The rules issued last month by the U.S. Department of Health and Human Services were plainly designed to accomplish by fiat what the administration could not do in Congress. Minnesota, for example, would apparently have to prove that its subsidized programs are not causing a measurable decline in employer-based coverage. But no state can prove that: Employer coverage is dropping in many states for many reasons quite beyond a state's control. Minnesota could also have to require that children go without health insurance for a year before enrolling in subsidized coverage. That's a terrible approach for a population where steady, preventive health care is vital.

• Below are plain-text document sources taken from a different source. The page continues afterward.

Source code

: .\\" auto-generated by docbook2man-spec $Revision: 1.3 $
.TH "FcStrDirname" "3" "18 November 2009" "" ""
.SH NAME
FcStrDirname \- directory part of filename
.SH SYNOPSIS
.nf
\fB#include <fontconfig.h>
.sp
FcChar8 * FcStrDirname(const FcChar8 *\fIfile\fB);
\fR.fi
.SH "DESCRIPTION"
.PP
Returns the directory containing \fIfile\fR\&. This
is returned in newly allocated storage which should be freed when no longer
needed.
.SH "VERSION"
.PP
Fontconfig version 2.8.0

Behind the new rules is a fear that public programs such as SCHIP are "crowding out" private insurance and reaching too far into the middle class. The fear is legitimate as a theoretical matter, but it simply doesn't square with the facts. Last week the U.S. Census Bureau reported that 2 million Americans lost private coverage in 2006 and none were picked up by public programs. In other words, employers are dropping insurance because they can't afford it, not because they want to dump their employees onto government programs. And as Gov. Ed Rendell of Pennsylvania told reporters last week, if working-class families could afford private health insurance, they would buy it.

A few weeks ago Gov. Tim Pawlenty joined 42 other governors in a letter urging Congress and the Bush administration to reauthorize SCHIP with adequate funding and the flexibility that states have used successfully in the past. That's the right strategy, and it's the one Minnesota's delegation should endorse.